Monday, January 23, 2006

Beautiful, I am really sick and start college tomorrow. I am going to the Doc's soon. I might have pink eye because my eye has completely swollen shut.

Wednesday, January 18, 2006

Why is it I am afraid of losing things and people? I have the best guy right now but cannot get closer to him because of the fear of being hurt again. Maybe because I have never had a best friend who hasn't left me.

Thursday, January 12, 2006

Case number #3127
Weidner, Melody
Sex: Female
Date of Birth: May 28th 1988
Height: 5'6
Weight: 125
Eyes: Green
Hair: curly, brown

It seems this patient is suffering from the need to be loved when people can not match up. Sometimes has avoided help for fear of being hurt again. Runs away from the true love of God because she wants the easy way out. Patient is wasting much of her living day trying to get the affection of patient #8347 when really she should be looking else where. The patient is telling herself what she wants God to say instead of doing what she knows God wants for her life. She longs for the need of a guy which has caused feelings of not being good enough and thus caused some bad eating habits to form. She has been hurt by a certain guy, and it seems that she is having trouble letting go of that. She trys to please everybody wanting everyone to like her. Which will always fail because there are too many people and too little time
In conclusion there is no help for her here on earth. She keeps searching for a cure but we don't want to cause her more distraught by telling her there is none on this earth.

Wednesday, January 11, 2006






Yes A.j and Dave are wearing a toliet seat around their necks

Broom dance 

Here are some pictures of the Broom dance, for some dumb reason Blogger isn't letting me put all the pictures up at once so they are coming in different posts. ENJOY!


Monday, January 09, 2006

You don't tell me you love me,but you don't need to....Because your actions have shown it to me 

WOW! That basically explains this weekend. It was truly amazing. Ruthy couldn't come but I know God had it all set up. There was so much healing, but before the healing came tons of pain. Everyone in the group was just sharing their deepest pains and there was not a dry eye. I have never let myself cry when others could see me. But I did. It was even harder for me physically because I hadn't eating till the Friday and then was trying to eat every meal and I was getting really sick. I realized how much I am truly loved and have the best friends. I will keep praying for everyone of you guys. I love you so much! There will be pictures soon, but right now I had to say that.
I use to watch this music video at least once a week because I felt like I was fooling everyone but I no longer am.

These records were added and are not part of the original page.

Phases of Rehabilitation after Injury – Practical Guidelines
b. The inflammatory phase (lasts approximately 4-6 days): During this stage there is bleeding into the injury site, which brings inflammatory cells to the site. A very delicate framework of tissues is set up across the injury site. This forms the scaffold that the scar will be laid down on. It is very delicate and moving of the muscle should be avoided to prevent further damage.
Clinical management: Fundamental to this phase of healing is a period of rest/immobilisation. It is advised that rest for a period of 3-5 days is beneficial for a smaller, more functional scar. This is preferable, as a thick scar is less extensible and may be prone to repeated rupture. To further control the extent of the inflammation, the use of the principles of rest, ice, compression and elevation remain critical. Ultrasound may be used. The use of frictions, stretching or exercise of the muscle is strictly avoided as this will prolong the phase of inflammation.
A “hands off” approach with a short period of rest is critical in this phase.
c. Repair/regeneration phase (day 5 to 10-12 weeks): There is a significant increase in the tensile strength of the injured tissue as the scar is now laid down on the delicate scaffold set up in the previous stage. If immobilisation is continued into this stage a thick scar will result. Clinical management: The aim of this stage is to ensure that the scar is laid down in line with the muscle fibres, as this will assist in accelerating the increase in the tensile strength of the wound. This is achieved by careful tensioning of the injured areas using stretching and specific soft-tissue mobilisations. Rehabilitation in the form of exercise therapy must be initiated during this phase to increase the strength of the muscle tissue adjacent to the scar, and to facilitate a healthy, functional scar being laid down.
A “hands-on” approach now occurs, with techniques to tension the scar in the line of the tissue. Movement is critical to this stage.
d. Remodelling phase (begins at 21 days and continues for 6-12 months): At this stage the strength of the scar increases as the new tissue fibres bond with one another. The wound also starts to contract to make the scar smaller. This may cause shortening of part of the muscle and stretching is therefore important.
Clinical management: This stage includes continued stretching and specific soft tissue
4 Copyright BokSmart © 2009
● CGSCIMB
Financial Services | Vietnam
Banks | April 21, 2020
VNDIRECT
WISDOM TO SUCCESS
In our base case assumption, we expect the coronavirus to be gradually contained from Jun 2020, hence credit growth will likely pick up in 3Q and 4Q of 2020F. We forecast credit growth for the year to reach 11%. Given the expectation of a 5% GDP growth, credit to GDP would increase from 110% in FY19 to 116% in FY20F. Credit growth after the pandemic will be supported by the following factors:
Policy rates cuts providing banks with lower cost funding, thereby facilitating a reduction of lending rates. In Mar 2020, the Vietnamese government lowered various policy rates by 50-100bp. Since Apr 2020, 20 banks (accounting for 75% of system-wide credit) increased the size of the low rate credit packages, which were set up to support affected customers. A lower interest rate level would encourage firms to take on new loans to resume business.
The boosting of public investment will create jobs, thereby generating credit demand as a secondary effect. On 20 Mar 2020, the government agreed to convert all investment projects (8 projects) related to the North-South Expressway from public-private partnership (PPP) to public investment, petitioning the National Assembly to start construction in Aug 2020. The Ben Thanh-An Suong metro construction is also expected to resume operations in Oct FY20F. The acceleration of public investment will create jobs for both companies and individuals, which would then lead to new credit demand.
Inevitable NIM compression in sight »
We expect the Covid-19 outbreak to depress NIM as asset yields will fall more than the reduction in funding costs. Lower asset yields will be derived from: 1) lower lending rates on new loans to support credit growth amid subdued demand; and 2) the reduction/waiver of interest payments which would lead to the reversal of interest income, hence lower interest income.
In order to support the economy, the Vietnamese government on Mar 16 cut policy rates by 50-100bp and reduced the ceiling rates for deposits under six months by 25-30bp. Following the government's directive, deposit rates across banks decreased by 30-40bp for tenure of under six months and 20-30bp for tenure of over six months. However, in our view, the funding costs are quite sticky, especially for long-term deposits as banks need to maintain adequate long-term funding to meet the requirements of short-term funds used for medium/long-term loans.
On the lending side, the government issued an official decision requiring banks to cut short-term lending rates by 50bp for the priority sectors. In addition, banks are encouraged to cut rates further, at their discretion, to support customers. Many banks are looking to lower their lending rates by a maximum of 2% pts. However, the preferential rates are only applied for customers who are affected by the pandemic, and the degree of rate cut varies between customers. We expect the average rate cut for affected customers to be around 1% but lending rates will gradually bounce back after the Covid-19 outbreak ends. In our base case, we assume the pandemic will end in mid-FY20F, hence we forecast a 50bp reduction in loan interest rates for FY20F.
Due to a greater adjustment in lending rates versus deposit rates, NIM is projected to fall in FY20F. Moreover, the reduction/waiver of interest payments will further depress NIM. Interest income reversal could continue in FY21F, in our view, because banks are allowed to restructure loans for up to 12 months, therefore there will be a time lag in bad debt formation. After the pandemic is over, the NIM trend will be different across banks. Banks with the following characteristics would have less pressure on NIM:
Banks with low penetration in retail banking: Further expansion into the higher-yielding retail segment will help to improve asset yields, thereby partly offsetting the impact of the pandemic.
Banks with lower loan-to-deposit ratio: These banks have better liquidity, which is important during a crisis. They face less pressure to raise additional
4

Wednesday, January 04, 2006

I just want a guy to grab my hand and say he loves me 


So much has happened lately and I thought I should post. But I really don't know what on. Today I had to get my pictures taken for graduation. Don't I look pretty? My mom said I am so much better at getting pictures done then Jaron. It was annoying though because my mom is like, "Get in the shower I am taking you for pictures." So thus how I look after a shower.
College starts on the 24th and I am kind of scared because I don't even know what room I will be in and I never picked up my books. I have papers due on the day I start too which stinks.
I am finishing a lot of my Sr. year right now. So, even though it seems I am online I am trying to get school done while online because almost all my school is on the computer.
My new years was good. The Mongolian party was fun and I love DDR. On new years eve I got grounded for not answering my phone or something like that.
Christmas went well. I read a book by Max Lucado called God came near. Excellent book everyone should read for a Christmas boost.
Quizzing starts on the 22nd and I already did the key words for the first week and am ready for another great year of quizzing. Although we are still working stuff out with the team.
I am still having trouble with my STAT stuff. I have had about four people turn me down for leader and STILL don't have a leader for my care team. Next person I ask had better not take too long to think about it because they wanted those papers in awhile ago. It is really getting to me.